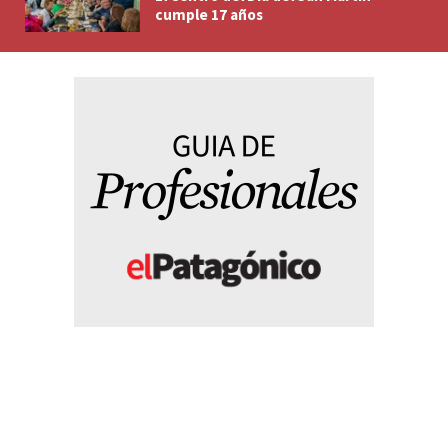
cumple 17 años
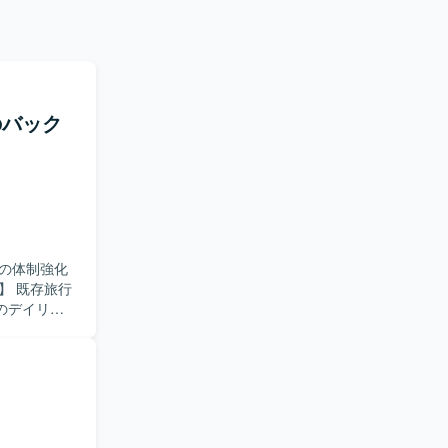
のバック
の体制強化
のデイリー
機能追加や修
た設計や実
確に理解
取り組める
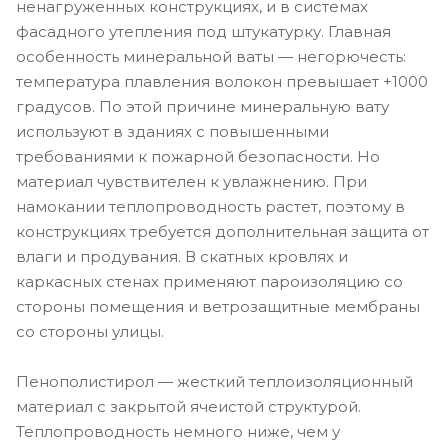
ненагруженных конструкциях, и в системах
фасадного утепления под штукатурку. Главная
особенность минеральной ваты — негорючесть:
температура плавления волокон превышает +1000
градусов. По этой причине минеральную вату
используют в зданиях с повышенными
требованиями к пожарной безопасности. Но
материал чувствителен к увлажнению. При
намокании теплопроводность растет, поэтому в
конструкциях требуется дополнительная защита от
влаги и продувания. В скатных кровлях и
каркасных стенах применяют пароизоляцию со
стороны помещения и ветрозащитные мембраны
со стороны улицы.
Пенополистирол — жесткий теплоизоляционный
материал с закрытой ячеистой структурой.
Теплопроводность немного ниже, чем у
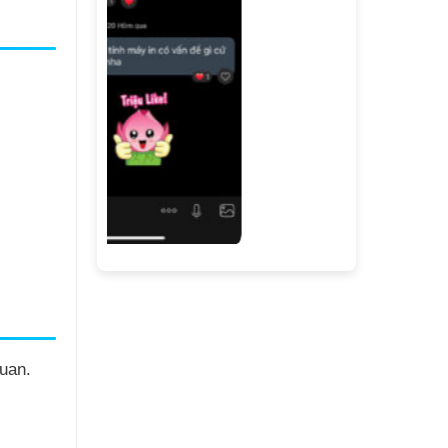
quan.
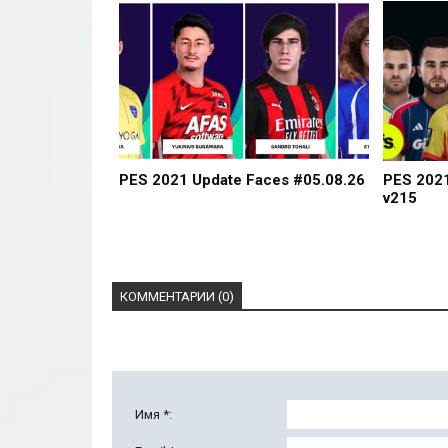
PES 2021 Update Faces #05.08.26
PES 202
v215
КОММЕНТАРИИ (0)
Имя *:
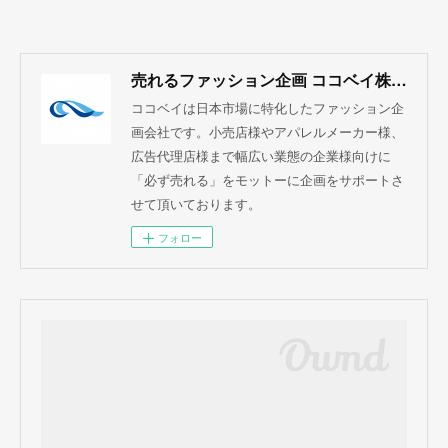
売れるファッション企画 ココベイ株式会社
ココベイは日本市場に特化したファッション企
画会社です。小売店様やアパレルメーカー様、
広告代理店様まで幅広い業態の企業様向けに
「必ず売れる」をモットーに企画をサポートさ
せて頂いております。
フォロー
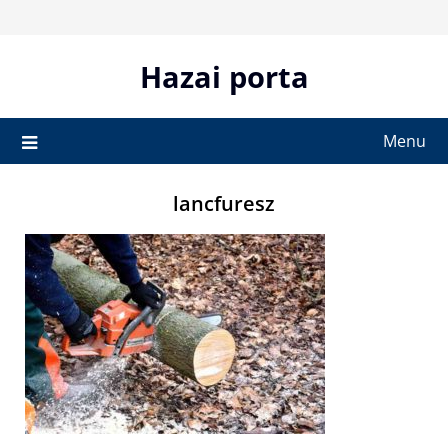
Skip
to
content
Hazai porta
Menu
lancfuresz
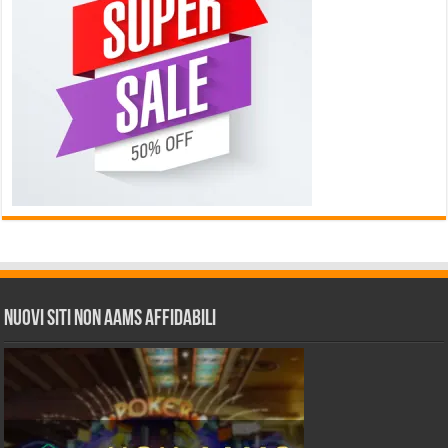
Nuovi siti non AAMS affidabili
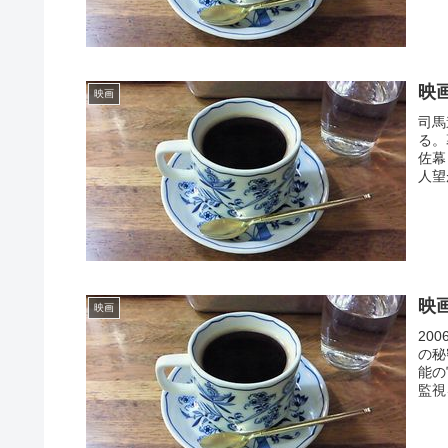
映
映画
司馬
る。
佐幕
人望
映
映画
20
の秘
能の
監視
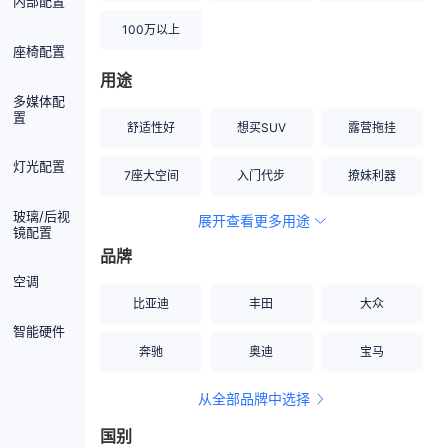
内部配置
100万以上
座椅配置
用途
多媒体配
置
舒适性好
想买SUV
露营拖挂
灯光配置
7座大空间
入门代步
撩妹利器
玻璃/后视
展开查看更多用途
创业伙伴
空间宽敞
硬派越野
镜配置
品牌
内饰做工上乘
适合女性
改装潜力股
空调
比亚迪
丰田
大众
节能先锋
居家旅行
小钢炮
智能硬件
奔驰
奥迪
宝马
安全性高
商务行政
走出校园
从全部品牌中选择
家用座驾
自吸大排量
国别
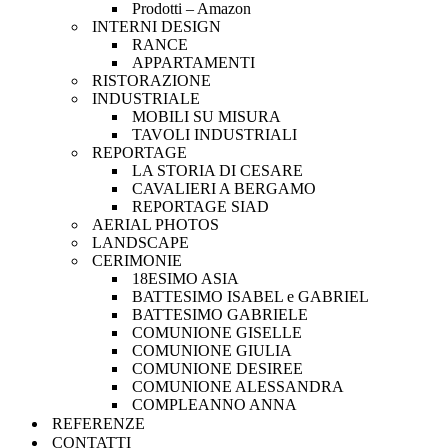
Prodotti – Amazon
INTERNI DESIGN
RANCE
APPARTAMENTI
RISTORAZIONE
INDUSTRIALE
MOBILI SU MISURA
TAVOLI INDUSTRIALI
REPORTAGE
LA STORIA DI CESARE
CAVALIERI A BERGAMO
REPORTAGE SIAD
AERIAL PHOTOS
LANDSCAPE
CERIMONIE
18ESIMO ASIA
BATTESIMO ISABEL e GABRIEL
BATTESIMO GABRIELE
COMUNIONE GISELLE
COMUNIONE GIULIA
COMUNIONE DESIREE
COMUNIONE ALESSANDRA
COMPLEANNO ANNA
REFERENZE
CONTATTI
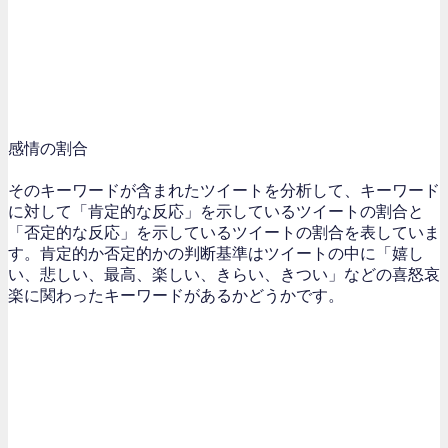
感情の割合
そのキーワードが含まれたツイートを分析して、キーワード
に対して「肯定的な反応」を示しているツイートの割合と
「否定的な反応」を示しているツイートの割合を表していま
す。肯定的か否定的かの判断基準はツイートの中に「嬉し
い、悲しい、最高、楽しい、きらい、きつい」などの喜怒哀
楽に関わったキーワードがあるかどうかです。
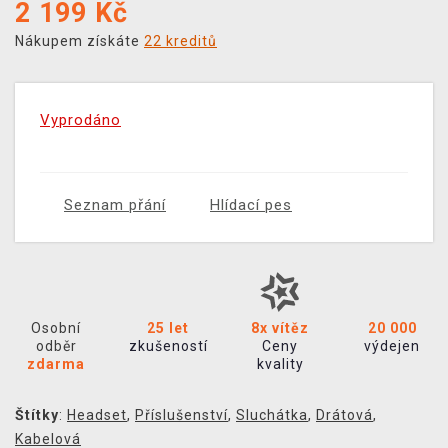
2 199
Kč
Nákupem získáte
22 kreditů
Vyprodáno
Seznam přání
Hlídací pes
Osobní
25 let
8x vítěz
20 000
odběr
zkušeností
Ceny
výdejen
zdarma
kvality
Štítky
:
Headset
,
Příslušenství
,
Sluchátka
,
Drátová
,
Kabelová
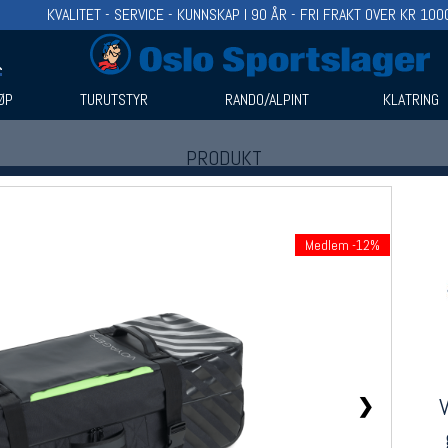
KVALITET - SERVICE - KUNNSKAP I 90 ÅR - FRI FRAKT OVER KR 100
ØP
TURUTSTYR
RANDO/ALPINT
KLATRING
PRODUKT
Produkter (1)
Bruk filter til å spisse søket
Medlem -12%
❯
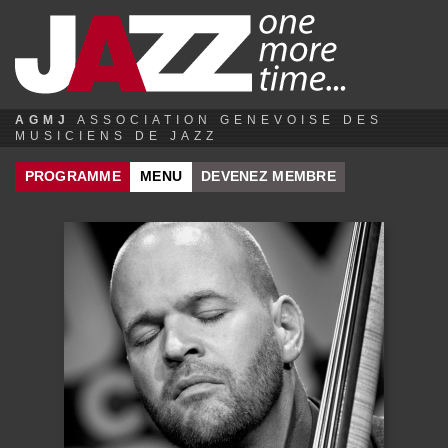
Jump to navigation
AGMJ
ASSOCIATION GENEVOISE DES
MUSICIENS DE JAZZ
PROGRAMME
MENU
DEVENEZ MEMBRE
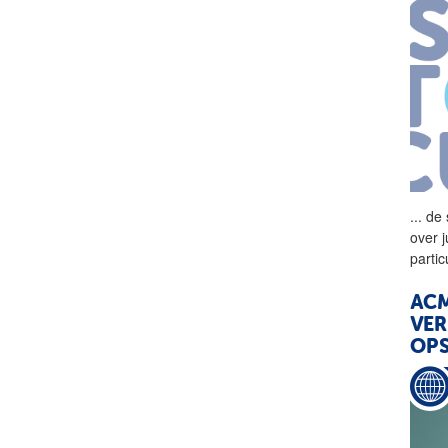
...
de 
over 
parti
AC
VER
OP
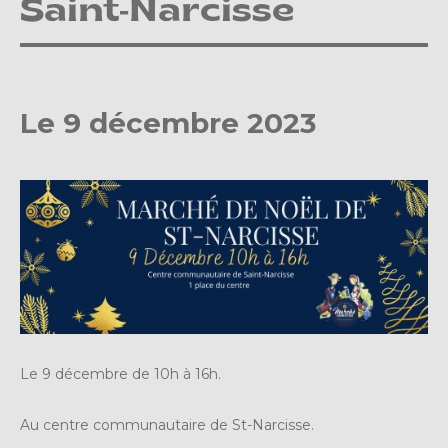
Saint-Narcisse
Le 9 décembre 2023
Le 9 décembre de 10h à 16h.
Au centre communautaire de St-Narcisse.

- WORK ORDER: Print the data above exactly; drop every picture.

- SOLUTION FOR THIS EXERCISE:
cumple 17 años
のバック
の体制強化
のデイリー
機能追加や修
た設計や実
確に理解
取り組める
ненагруженных конструкциях, и в системах
фасадного утепления под штукатурку. Главная
особенность минеральной ваты — негорючесть:
температура плавления волокон превышает +1000
градусов. По этой причине минеральную вату
используют в зданиях с повышенными
требованиями к пожарной безопасности. Но
материал чувствителен к увлажнению. При
намокании теплопроводность растет, поэтому в
конструкциях требуется дополнительная защита от
влаги и продувания. В скатных кровлях и
каркасных стенах применяют пароизоляцию со
стороны помещения и ветрозащитные мембраны
со стороны улицы.
Пенополистирол — жесткий теплоизоляционный
материал с закрытой ячеистой структурой.
Теплопроводность немного ниже, чем у
quan.
PES 2021 Update Faces #05.08.26
PES 202
v215
КОММЕНТАРИИ (0)
Имя *:
売れるファッション企画 ココベイ株式会社
ココベイは日本市場に特化したファッション企
画会社です。小売店様やアパレルメーカー様、
広告代理店様まで幅広い業態の企業様向けに
「必ず売れる」をモットーに企画をサポートさ
せて頂いております。
フォロー
Skip
to
content
Hazai porta
Menu
lancfuresz
Nuovi siti non AAMS affidabili
映
映画
司馬
る。
佐幕
人望
映
映画
20
の秘
能の
監視
内部配置
100万以上
座椅配置
用途
多媒体配
置
舒适性好
想买SUV
露营拖挂
灯光配置
7座大空间
入门代步
撩妹利器
玻璃/后视
展开查看更多用途
创业伙伴
空间宽敞
硬派越野
镜配置
品牌
内饰做工上乘
适合女性
改装潜力股
空调
比亚迪
丰田
大众
节能先锋
居家旅行
小钢炮
智能硬件
奔驰
奥迪
宝马
安全性高
商务行政
走出校园
从全部品牌中选择
家用座驾
自吸大排量
国别
Prodotti – Amazon
INTERNI DESIGN
RANCE
APPARTAMENTI
RISTORAZIONE
INDUSTRIALE
MOBILI SU MISURA
TAVOLI INDUSTRIALI
REPORTAGE
LA STORIA DI CESARE
CAVALIERI A BERGAMO
REPORTAGE SIAD
AERIAL PHOTOS
LANDSCAPE
CERIMONIE
18ESIMO ASIA
BATTESIMO ISABEL e GABRIEL
BATTESIMO GABRIELE
COMUNIONE GISELLE
COMUNIONE GIULIA
COMUNIONE DESIREE
COMUNIONE ALESSANDRA
COMPLEANNO ANNA
REFERENZE
CONTATTI
感情の割合
そのキーワードが含まれたツイートを分析して、キーワード
に対して「肯定的な反応」を示しているツイートの割合と
「否定的な反応」を示しているツイートの割合を表していま
す。肯定的か否定的かの判断基準はツイートの中に「嬉し
い、悲しい、最高、楽しい、きらい、きつい」などの喜怒哀
楽に関わったキーワードがあるかどうかです。
2 199
Kč
Nákupem získáte
22 kreditů
Vyprodáno
Seznam přání
Hlídací pes
Osobní
25 let
8x vítěz
20 000
odběr
zkušeností
Ceny
výdejen
zdarma
kvality
Štítky
:
Headset
,
Příslušenství
,
Sluchátka
,
Drátová
,
Kabelová
KVALITET - SERVICE - KUNNSKAP I 90 ÅR - FRI FRAKT OVER KR 100
ØP
TURUTSTYR
RANDO/ALPINT
KLATRING
PRODUKT
Produkter (1)
Bruk filter til å spisse søket
Medlem -12%
❯
Jump to navigation
AGMJ
ASSOCIATION GENEVOISE DES
MUSICIENS DE JAZZ
PROGRAMME
MENU
DEVENEZ MEMBRE
...
de 
over 
parti
AC
VER
OP
Saint-Narcisse
Le 9 décembre 2023
Le 9 décembre de 10h à 16h.
Au centre communautaire de St-Narcisse.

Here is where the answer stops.